> **WORK TO COMPLETE**
Give back all of the data exactly as it appears here.

------------

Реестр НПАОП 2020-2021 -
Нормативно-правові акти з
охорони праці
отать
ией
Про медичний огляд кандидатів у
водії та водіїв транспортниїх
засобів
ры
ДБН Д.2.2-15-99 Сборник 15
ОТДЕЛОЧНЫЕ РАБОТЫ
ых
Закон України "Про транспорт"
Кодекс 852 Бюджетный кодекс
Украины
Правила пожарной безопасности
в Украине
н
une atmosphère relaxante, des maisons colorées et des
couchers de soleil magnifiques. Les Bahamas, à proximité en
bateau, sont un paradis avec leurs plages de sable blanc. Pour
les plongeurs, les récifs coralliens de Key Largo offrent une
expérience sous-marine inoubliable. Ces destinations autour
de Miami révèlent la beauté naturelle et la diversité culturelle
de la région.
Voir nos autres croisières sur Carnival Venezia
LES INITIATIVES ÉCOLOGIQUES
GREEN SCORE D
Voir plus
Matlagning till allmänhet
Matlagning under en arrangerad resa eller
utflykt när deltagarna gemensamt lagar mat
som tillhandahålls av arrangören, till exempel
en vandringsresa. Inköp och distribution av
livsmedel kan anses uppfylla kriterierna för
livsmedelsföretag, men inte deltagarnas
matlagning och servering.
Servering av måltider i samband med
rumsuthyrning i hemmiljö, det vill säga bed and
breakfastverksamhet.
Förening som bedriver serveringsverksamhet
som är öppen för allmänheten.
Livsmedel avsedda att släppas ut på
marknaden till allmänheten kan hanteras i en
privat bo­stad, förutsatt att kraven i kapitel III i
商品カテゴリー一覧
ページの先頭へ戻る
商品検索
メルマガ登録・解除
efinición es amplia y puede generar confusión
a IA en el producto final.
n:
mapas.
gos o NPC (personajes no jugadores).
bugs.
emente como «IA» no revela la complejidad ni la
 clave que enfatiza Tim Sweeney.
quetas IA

------------

> **SOLUTION TO THE PROBLEM**
Реестр НПАОП 2020-2021 -
Нормативно-правові акти з
охорони праці
отать
ией
Про медичний огляд кандидатів у
водії та водіїв транспортниїх
засобів
ры
ДБН Д.2.2-15-99 Сборник 15
ОТДЕЛОЧНЫЕ РАБОТЫ
ых
Закон України "Про транспорт"
Кодекс 852 Бюджетный кодекс
Украины
Правила пожарной безопасности
в Украине
н
une atmosphère relaxante, des maisons colorées et des
couchers de soleil magnifiques. Les Bahamas, à proximité en
bateau, sont un paradis avec leurs plages de sable blanc. Pour
les plongeurs, les récifs coralliens de Key Largo offrent une
expérience sous-marine inoubliable. Ces destinations autour
de Miami révèlent la beauté naturelle et la diversité culturelle
de la région.
Voir nos autres croisières sur Carnival Venezia
LES INITIATIVES ÉCOLOGIQUES
GREEN SCORE D
Voir plus
Matlagning till allmänhet
Matlagning under en arrangerad resa eller
utflykt när deltagarna gemensamt lagar mat
som tillhandahålls av arrangören, till exempel
en vandringsresa. Inköp och distribution av
livsmedel kan anses uppfylla kriterierna för
livsmedelsföretag, men inte deltagarnas
matlagning och servering.
Servering av måltider i samband med
rumsuthyrning i hemmiljö, det vill säga bed and
breakfastverksamhet.
Förening som bedriver serveringsverksamhet
som är öppen för allmänheten.
Livsmedel avsedda att släppas ut på
marknaden till allmänheten kan hanteras i en
privat bo­stad, förutsatt att kraven i kapitel III i
商品カテゴリー一覧
ページの先頭へ戻る
商品検索
メルマガ登録・解除
efinición es amplia y puede generar confusión
a IA en el producto final.
n:
mapas.
gos o NPC (personajes no jugadores).
bugs.
emente como «IA» no revela la complejidad ni la
 clave que enfatiza Tim Sweeney.
quetas IA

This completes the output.